Avec une jauge limitée à 65%, la salle d’assises ne pourra accueillir que 79 personnes. Deux autres salles ont donc dû être aménagées pour retransmettre les débats: une salle de presse de 24 places et une salle pour le public (117 places) construite spécialement pour l’occasion dans l’immense salle des pas perdus de ce bâtiment conçu par Jean Nouvel en 2000.

Port du masque, sens de circulation, gel hydroalcoolique et lingettes ont été également prévus par les services judiciaires, et les filtres de la ventilation changés en début de crise sanitaire. 

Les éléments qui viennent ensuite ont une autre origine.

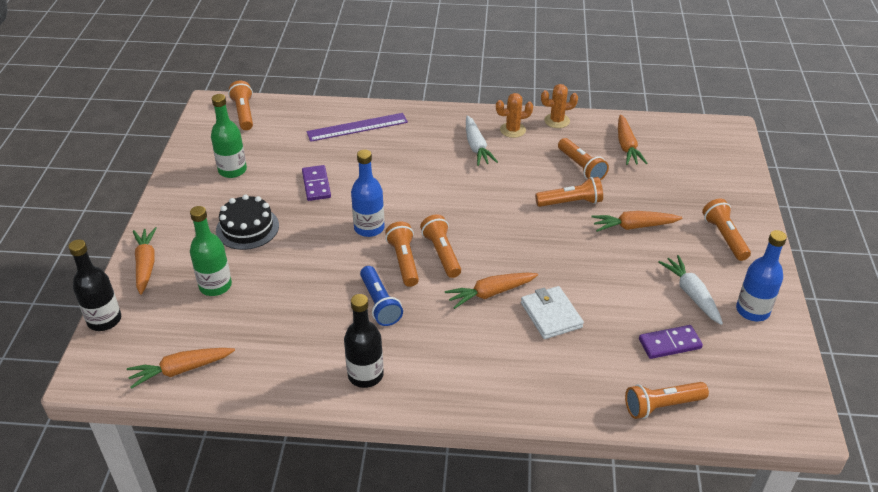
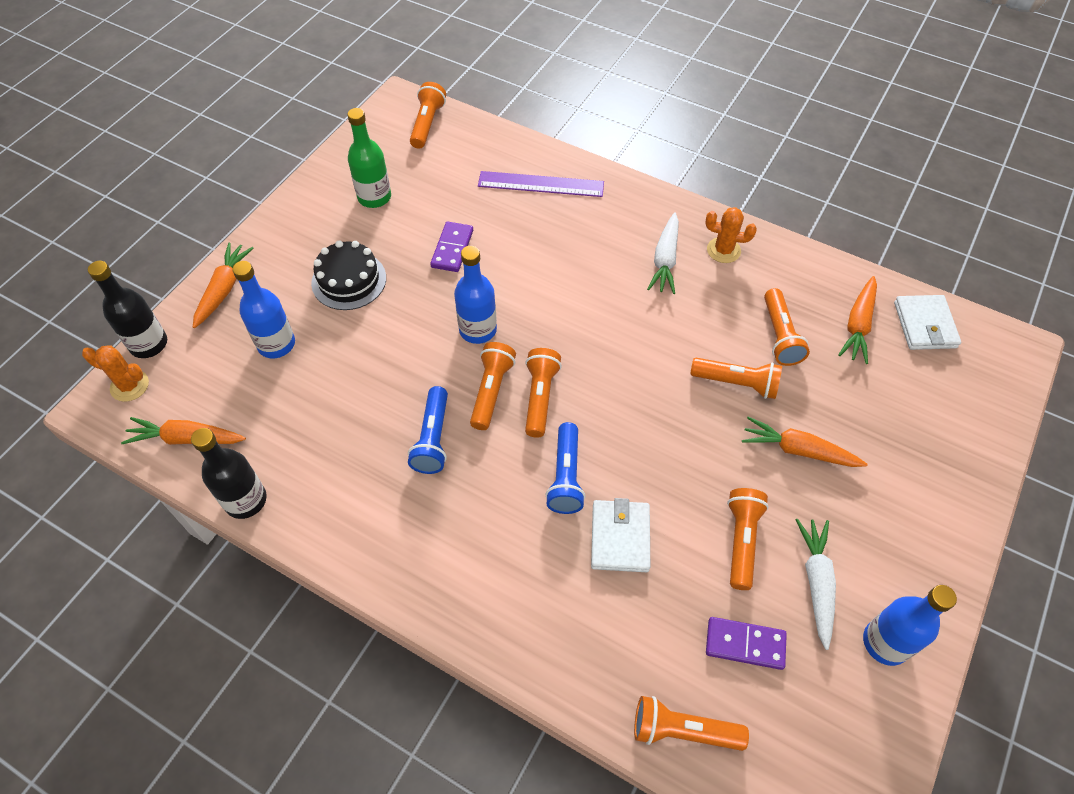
camera: 25 degrees right, 15 degrees up
(215, 286) = (276, 344): green bottle -> blue bottle
(365, 375) = (365, 529): black bottle -> black bottle (245, 500)
(491, 293) = (565, 476): orange carrot -> blue flashlight
(557, 121) = (787, 255): orange cactus -> orange cactus (129, 386)
(667, 134) = (925, 325): none -> white wallet
(724, 237) = (912, 514): orange flashlight -> orange flashlight (741, 541)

Pour la cour d’assises elle-même, qui doit siéger 14 jours, six jurés suppléants seront tirés au sort (en plus des six titulaires) pour pallier une éventuelle absence. La justice ne peut pas réclamer de certificat de vaccination ou de test PCR aux jurés, qui sont susceptibles de se contaminer en rentrant chez eux, le soir ou le week-end. “On compte sur leur civisme, leur sens des responsabilités”, explique Emmanuelle Proteau. “Au moindre doute, on leur demandera de se faire porter pâle.”

Des précautions ont également été prises du côté des quatre magistrats professionnels (dont un suppléant) qui composent la cour. L’une des magistrates a déjà présidé une cour d’assises et pourra remplacer la présidente en titre en cas de maladie. Deux avocats généraux et deux greffières siègeront aussi au procès. Rare exception au protocole sanitaire, les avocats devraient pouvoir faire tomber le masque lors de leur plaidoirie.